- [Collected data]
++++++++

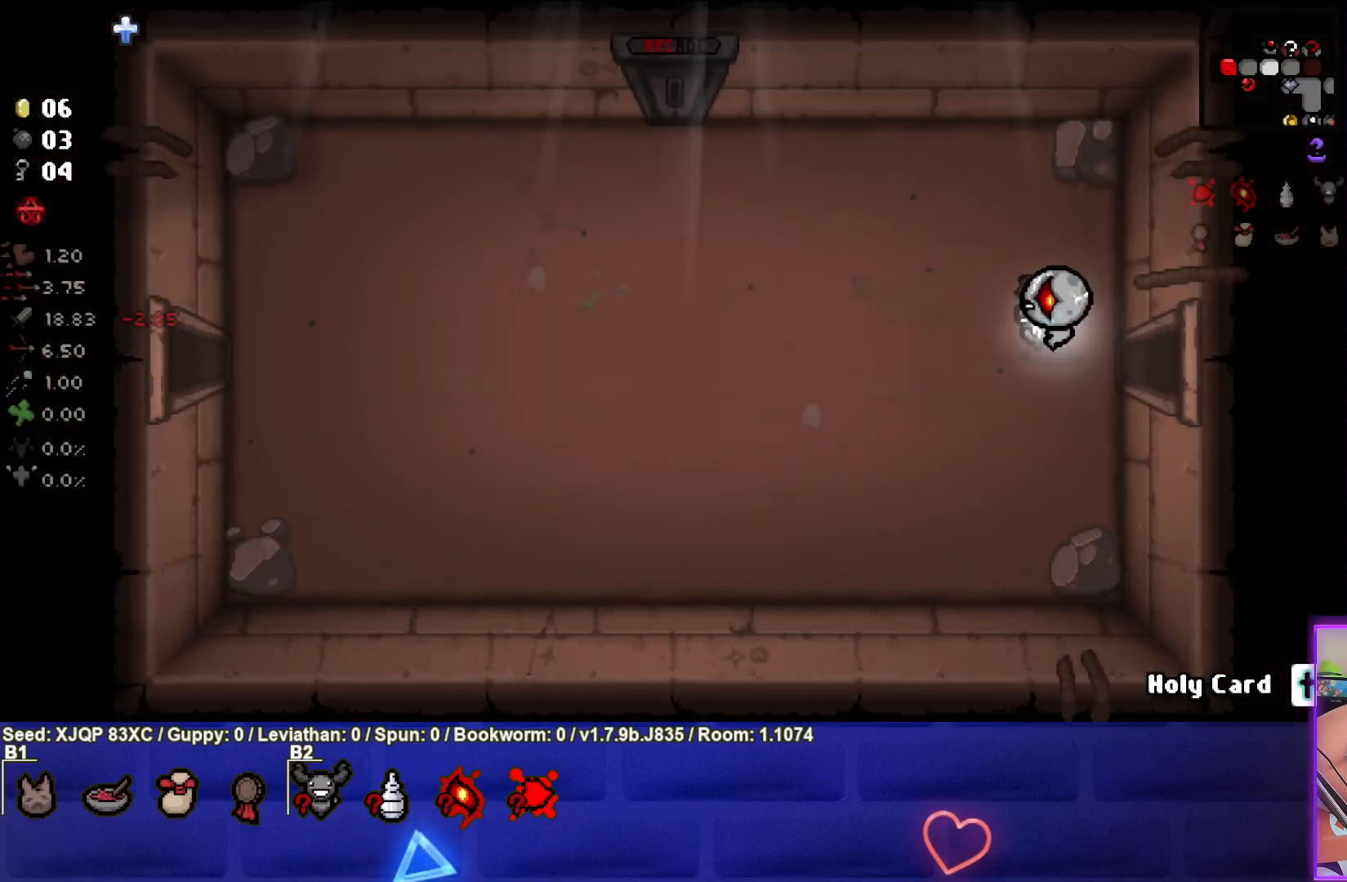
{"buttons": [], "left_stick": "left", "right_stick": "center", "events": []}
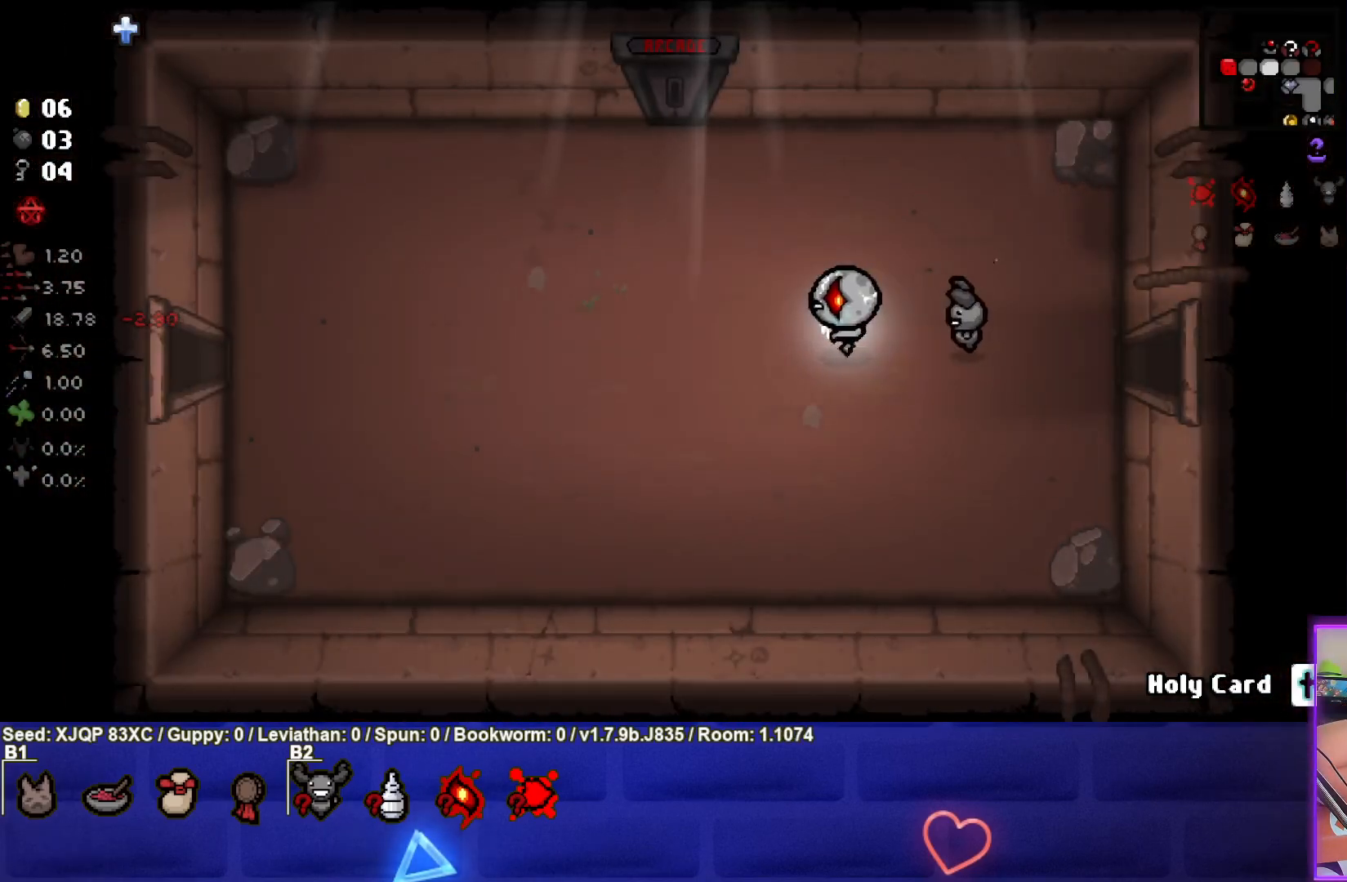
{"buttons": [], "left_stick": "left", "right_stick": "center", "events": []}
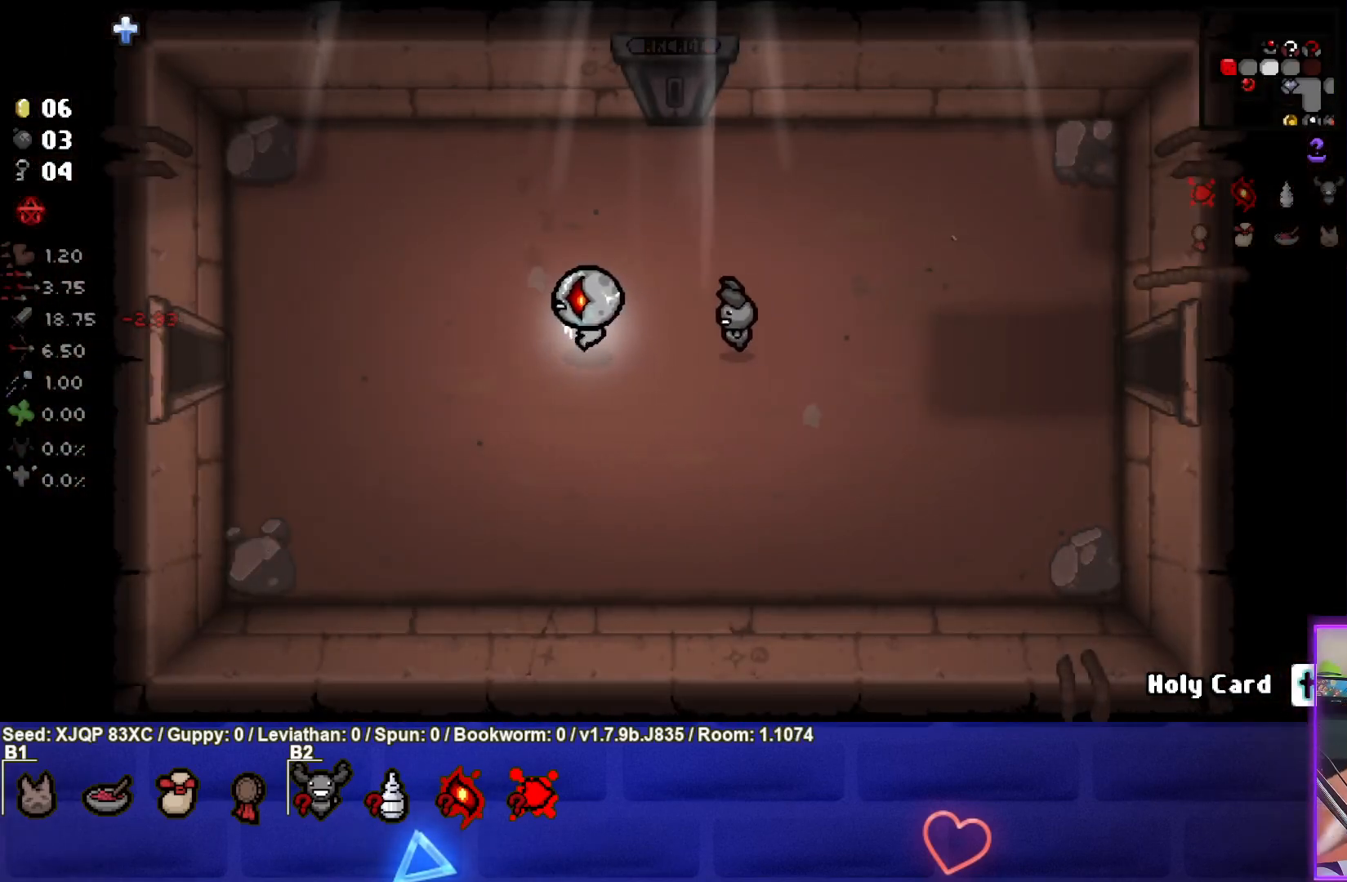
{"buttons": [], "left_stick": "left", "right_stick": "center", "events": []}
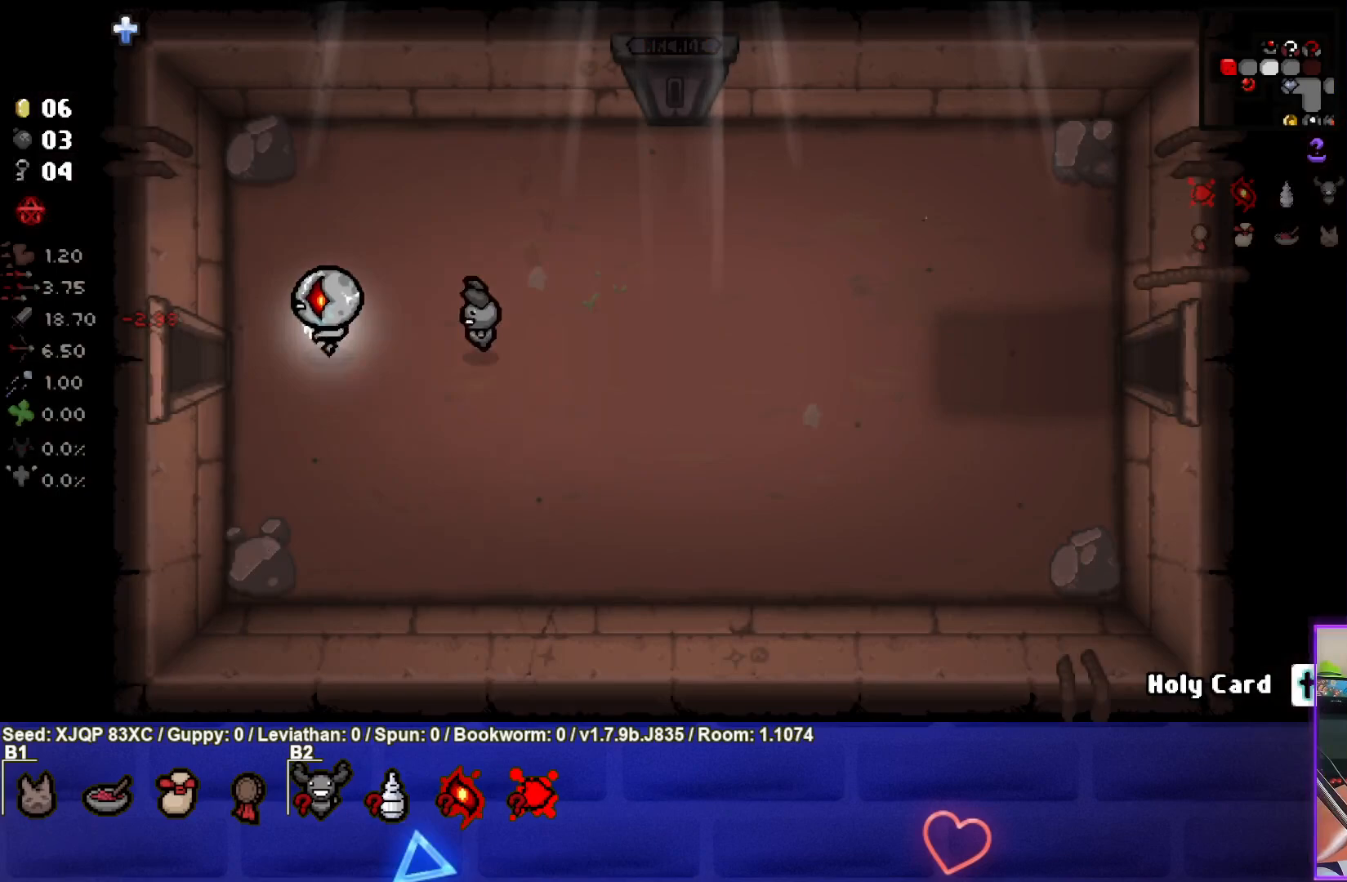
{"buttons": [], "left_stick": "left", "right_stick": "center", "events": []}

++++++++

- [Brief]
Leave the pictures out. Otherwise, output the listing above exactly.

- [Result]
{"buttons": [], "left_stick": "left", "right_stick": "center", "events": []}
{"buttons": [], "left_stick": "left", "right_stick": "center", "events": []}
{"buttons": [], "left_stick": "left", "right_stick": "center", "events": []}
{"buttons": [], "left_stick": "left", "right_stick": "center", "events": []}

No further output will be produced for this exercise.